Extracted page text data
+++++

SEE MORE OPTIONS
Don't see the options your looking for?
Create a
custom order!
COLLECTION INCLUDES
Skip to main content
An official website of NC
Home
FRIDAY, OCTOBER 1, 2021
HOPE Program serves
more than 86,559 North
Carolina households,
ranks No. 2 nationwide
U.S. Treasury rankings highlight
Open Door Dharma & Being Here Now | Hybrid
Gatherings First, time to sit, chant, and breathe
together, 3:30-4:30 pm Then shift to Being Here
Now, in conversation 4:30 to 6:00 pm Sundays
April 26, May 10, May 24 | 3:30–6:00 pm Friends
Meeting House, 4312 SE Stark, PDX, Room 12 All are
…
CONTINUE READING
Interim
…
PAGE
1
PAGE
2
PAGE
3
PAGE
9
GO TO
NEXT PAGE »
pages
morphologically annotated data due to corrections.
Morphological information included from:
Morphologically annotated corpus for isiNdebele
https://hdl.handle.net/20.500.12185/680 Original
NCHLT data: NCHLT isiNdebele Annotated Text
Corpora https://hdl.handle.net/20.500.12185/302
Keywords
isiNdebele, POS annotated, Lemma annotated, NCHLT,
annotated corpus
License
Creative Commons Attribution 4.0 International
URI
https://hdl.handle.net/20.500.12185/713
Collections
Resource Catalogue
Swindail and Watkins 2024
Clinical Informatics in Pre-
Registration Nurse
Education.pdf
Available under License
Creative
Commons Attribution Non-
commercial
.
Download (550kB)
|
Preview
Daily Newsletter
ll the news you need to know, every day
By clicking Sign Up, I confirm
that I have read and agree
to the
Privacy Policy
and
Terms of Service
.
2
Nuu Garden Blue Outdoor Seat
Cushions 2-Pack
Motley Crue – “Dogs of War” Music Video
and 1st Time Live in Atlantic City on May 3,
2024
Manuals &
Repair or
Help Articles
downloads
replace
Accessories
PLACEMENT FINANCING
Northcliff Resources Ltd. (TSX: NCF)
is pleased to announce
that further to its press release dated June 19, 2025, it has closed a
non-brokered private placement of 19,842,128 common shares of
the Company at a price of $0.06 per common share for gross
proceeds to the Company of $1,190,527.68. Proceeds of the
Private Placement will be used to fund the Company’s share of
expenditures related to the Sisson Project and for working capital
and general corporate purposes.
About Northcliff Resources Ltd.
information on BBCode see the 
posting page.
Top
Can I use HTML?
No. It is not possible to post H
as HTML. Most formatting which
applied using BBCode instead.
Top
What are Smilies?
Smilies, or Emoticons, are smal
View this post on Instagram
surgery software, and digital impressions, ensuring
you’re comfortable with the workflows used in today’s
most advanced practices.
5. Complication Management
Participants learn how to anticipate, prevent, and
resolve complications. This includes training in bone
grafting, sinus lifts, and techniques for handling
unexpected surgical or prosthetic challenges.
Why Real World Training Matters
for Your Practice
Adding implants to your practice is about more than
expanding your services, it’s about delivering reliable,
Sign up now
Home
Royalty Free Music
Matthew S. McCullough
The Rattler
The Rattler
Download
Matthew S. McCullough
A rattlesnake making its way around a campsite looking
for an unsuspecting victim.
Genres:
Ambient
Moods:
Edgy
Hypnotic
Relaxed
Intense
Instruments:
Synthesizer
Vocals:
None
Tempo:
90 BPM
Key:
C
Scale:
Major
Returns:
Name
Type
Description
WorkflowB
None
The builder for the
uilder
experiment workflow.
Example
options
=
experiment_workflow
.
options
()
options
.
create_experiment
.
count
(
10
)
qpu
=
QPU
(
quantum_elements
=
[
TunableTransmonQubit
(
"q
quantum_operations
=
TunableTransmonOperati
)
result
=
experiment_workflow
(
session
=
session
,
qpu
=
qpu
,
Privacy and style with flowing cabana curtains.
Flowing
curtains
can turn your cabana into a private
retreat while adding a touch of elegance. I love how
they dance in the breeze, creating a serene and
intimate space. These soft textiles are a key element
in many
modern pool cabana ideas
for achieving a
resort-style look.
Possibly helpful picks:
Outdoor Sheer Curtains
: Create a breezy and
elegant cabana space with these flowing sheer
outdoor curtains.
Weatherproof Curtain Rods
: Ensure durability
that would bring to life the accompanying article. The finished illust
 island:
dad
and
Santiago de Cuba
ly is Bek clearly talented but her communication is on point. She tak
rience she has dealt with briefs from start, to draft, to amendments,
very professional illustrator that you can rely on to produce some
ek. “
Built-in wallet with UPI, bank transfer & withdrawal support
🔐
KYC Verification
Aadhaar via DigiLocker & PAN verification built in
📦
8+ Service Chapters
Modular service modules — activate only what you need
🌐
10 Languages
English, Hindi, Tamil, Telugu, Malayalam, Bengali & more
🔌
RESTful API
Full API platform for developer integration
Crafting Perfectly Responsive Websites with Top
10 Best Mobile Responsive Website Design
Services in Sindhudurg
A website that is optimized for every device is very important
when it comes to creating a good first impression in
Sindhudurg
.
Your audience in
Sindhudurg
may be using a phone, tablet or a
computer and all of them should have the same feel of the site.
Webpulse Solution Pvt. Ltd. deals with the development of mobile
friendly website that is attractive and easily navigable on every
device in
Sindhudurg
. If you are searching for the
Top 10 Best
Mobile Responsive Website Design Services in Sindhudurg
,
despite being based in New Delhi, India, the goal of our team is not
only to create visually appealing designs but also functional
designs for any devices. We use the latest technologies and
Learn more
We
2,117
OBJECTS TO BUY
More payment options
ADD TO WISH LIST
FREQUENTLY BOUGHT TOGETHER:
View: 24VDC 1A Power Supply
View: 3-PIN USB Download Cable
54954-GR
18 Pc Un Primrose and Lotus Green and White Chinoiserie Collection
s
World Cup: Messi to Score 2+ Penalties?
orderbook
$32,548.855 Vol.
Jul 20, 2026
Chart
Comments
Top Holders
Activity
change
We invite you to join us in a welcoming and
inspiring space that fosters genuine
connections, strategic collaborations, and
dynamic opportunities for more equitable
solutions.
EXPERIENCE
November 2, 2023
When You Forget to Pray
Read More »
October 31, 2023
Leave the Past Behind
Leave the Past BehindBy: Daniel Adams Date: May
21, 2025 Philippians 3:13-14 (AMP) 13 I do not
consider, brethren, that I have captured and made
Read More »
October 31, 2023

+++++

* Written task
A word-for-word copy of the entries, from the first line through the line containing "Morphologically annotated corpus", is the whole answer.

* Response to the task
SEE MORE OPTIONS
Don't see the options your looking for?
Create a
custom order!
COLLECTION INCLUDES
Skip to main content
An official website of NC
Home
FRIDAY, OCTOBER 1, 2021
HOPE Program serves
more than 86,559 North
Carolina households,
ranks No. 2 nationwide
U.S. Treasury rankings highlight
Open Door Dharma & Being Here Now | Hybrid
Gatherings First, time to sit, chant, and breathe
together, 3:30-4:30 pm Then shift to Being Here
Now, in conversation 4:30 to 6:00 pm Sundays
April 26, May 10, May 24 | 3:30–6:00 pm Friends
Meeting House, 4312 SE Stark, PDX, Room 12 All are
…
CONTINUE READING
Interim
…
PAGE
1
PAGE
2
PAGE
3
PAGE
9
GO TO
NEXT PAGE »
pages
morphologically annotated data due to corrections.
Morphological information included from:
Morphologically annotated corpus for isiNdebele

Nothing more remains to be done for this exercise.